The siphash variant is used by the default SipHash-1-3 implementation (Objects/hashlib.h). k0 seeds the first SipHash round constant and k1 seeds the second. The fnv variant (used by the FNV-1a fallback) treats the same 24 bytes as prefix XOR hash XOR suffix. The djbx33a variant was added for the str hash when --with-hash-algorithm=siphash13 is not selected on 32-bit builds.

Because the union spans exactly 24 bytes, _PyOS_URandom fills the whole thing in one call with _PyOS_URandom(&_Py_HashSecret, sizeof(_Py_HashSecret)). The active variant is determined at compile time, not at runtime.

_PyOS_URandom (lines 61 to 180)

cpython 3.14 @ ab2d84fe1023/Python/bootstrap_hash.c#L61-180

int
_PyOS_URandom(void *buffer, Py_ssize_t size)
{
if (size < 0) {
PyErr_SetString(PyExc_ValueError, "negative count");
return -1;
}
if (size == 0) return 0;

#if defined(MS_WINDOWS)
return win32_urandom((unsigned char *)buffer, size, 1);
#elif defined(HAVE_GETRANDOM)
return py_getrandom(buffer, size, 1, 1);
#elif defined(HAVE_GETENTROPY)
return py_getentropy(buffer, size, 1);
#else
return dev_urandom_python(buffer, size);
#endif
}

The function tries the best available syscall in order of preference. getrandom(2) (Linux 3.17+, glibc 2.25+) is preferred because it avoids the file-descriptor lifecycle problems of /dev/urandom. getentropy(3) (macOS 10.12+, OpenBSD) is the second choice. /dev/urandom is the fallback on older POSIX systems; it is opened with O_CLOEXEC | O_NONBLOCK and read in a retry loop.
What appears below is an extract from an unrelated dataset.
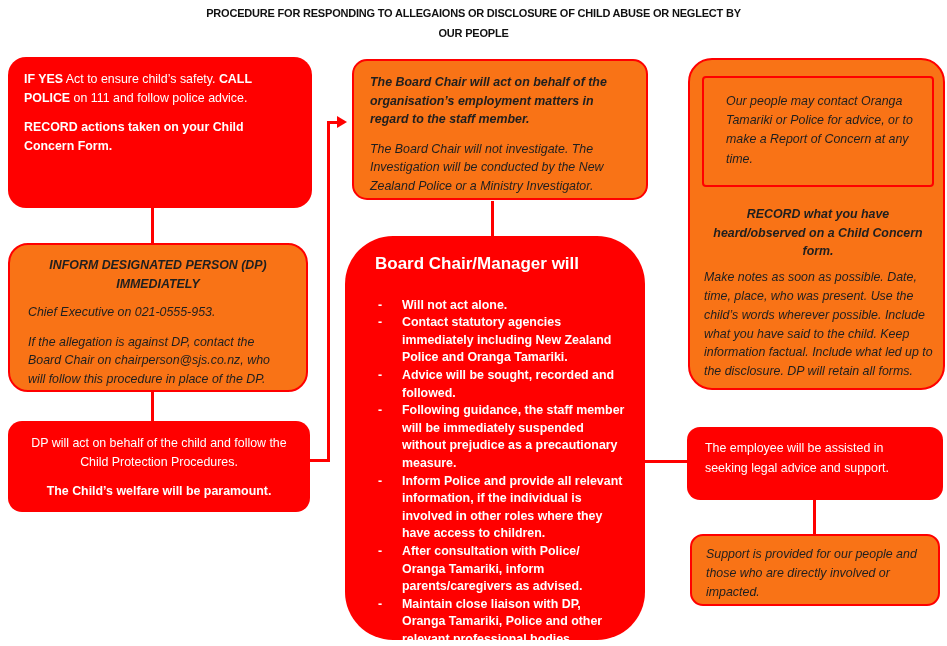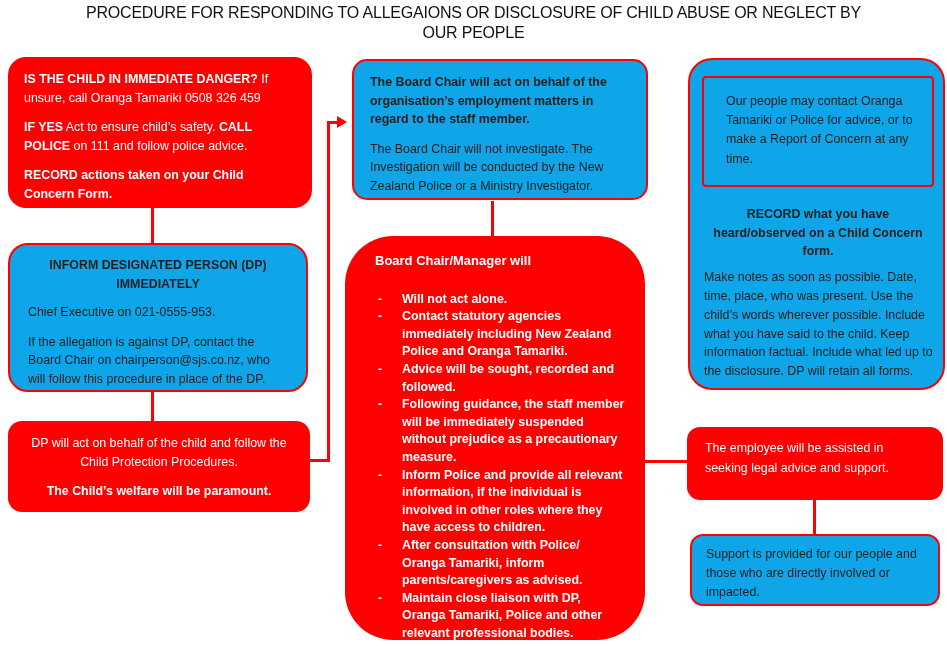"PROCEDURE FOR RESPONDING TO ALLEGAIONS" .title { font-size: 16px -> 11px; font-weight: 400 -> 700 }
On Windows, BCryptGenRandom (Vista+) is used in 3.12+. Earlier builds used CryptGenRandom from the legacy CryptoAPI. The win32_urandom wrapper handles both and converts failure to a WindowsError exception.

_PyOS_URandom is also used by the ssl module and os.urandom(), not just by _PyRandom_Init. In gopy, pythonrun/bootstrap_hash.go:URandom delegates to crypto/rand.Read which provides the same contract on all Go-supported platforms.

_PyRandom_Init seed sequence (lines 281 to 400)

cpython 3.14 @ ab2d84fe1023/Python/bootstrap_hash.c#L281-400

static void
_PyRandom_Init(void)
{
char *seed_text = Py_GETENV("PYTHONHASHSEED");

if (seed_text && strcmp(seed_text, "random") != 0) {
char *endptr = seed_text;
unsigned long seed = strtoul(seed_text, &endptr, 10);
if (*endptr != '\0' || seed > 4294967295UL) {
Py_FatalError("PYTHONHASHSEED must be \"random\" or an integer "
"in range [0; 4294967295]");
}
if (seed == 0) {
/* Disable randomization: zero the secret */
_Py_HashRandomizationEnabled = 0;
memset(&_Py_HashSecret, 0, sizeof(_Py_HashSecret));
} else {
_Py_HashRandomizationEnabled = 1;
lcg_urandom(seed, (unsigned char *)&_Py_HashSecret,
sizeof(_Py_HashSecret));
}
} else {
_Py_HashRandomizationEnabled = 1;
if (_PyOS_URandom(&_Py_HashSecret, sizeof(_Py_HashSecret)) < 0) {
Py_FatalError("failed to get random bytes for hash secret");
}
}
}

The seed sequence handles three cases. When PYTHONHASHSEED is absent or "random", the secret is filled from the OS entropy source via _PyOS_URandom. When PYTHONHASHSEED is a numeric string greater than zero, the lcg_urandom LCG expands that 32-bit integer seed to fill the 24-byte secret (useful for reproducible fuzzing). When PYTHONHASHSEED=0, the secret is zeroed and _Py_HashRandomizationEnabled is cleared, which causes str.__hash__ and bytes.__hash__ to skip the SipHash rounding and use the deterministic FNV path regardless of the compile-time hash selection.

_PyRandom_Init is called from _PyRuntimeState_Init (since 3.14, gh-102160), before any allocator is active, so it uses no Python API and calls Py_FatalError on failure rather than raising a Python exception.

CPython 3.14 changes worth noting

In 3.14, _PyRandom_Init was moved to _PyRuntimeState_Init (gh-102160), ensuring hash randomization happens before any allocator is active and before any PyInterpreterState exists. Previously it was called from _Py_InitializeCore. The getrandom call now uses GRND_INSECURE as a last resort when GRND_NONBLOCK would block and the interpreter is in pre-init (gh-91559). The 3.13 --with-hash-algorithm=fnv configure option is stable in 3.14 and primarily targets embedded systems without a reliable entropy source.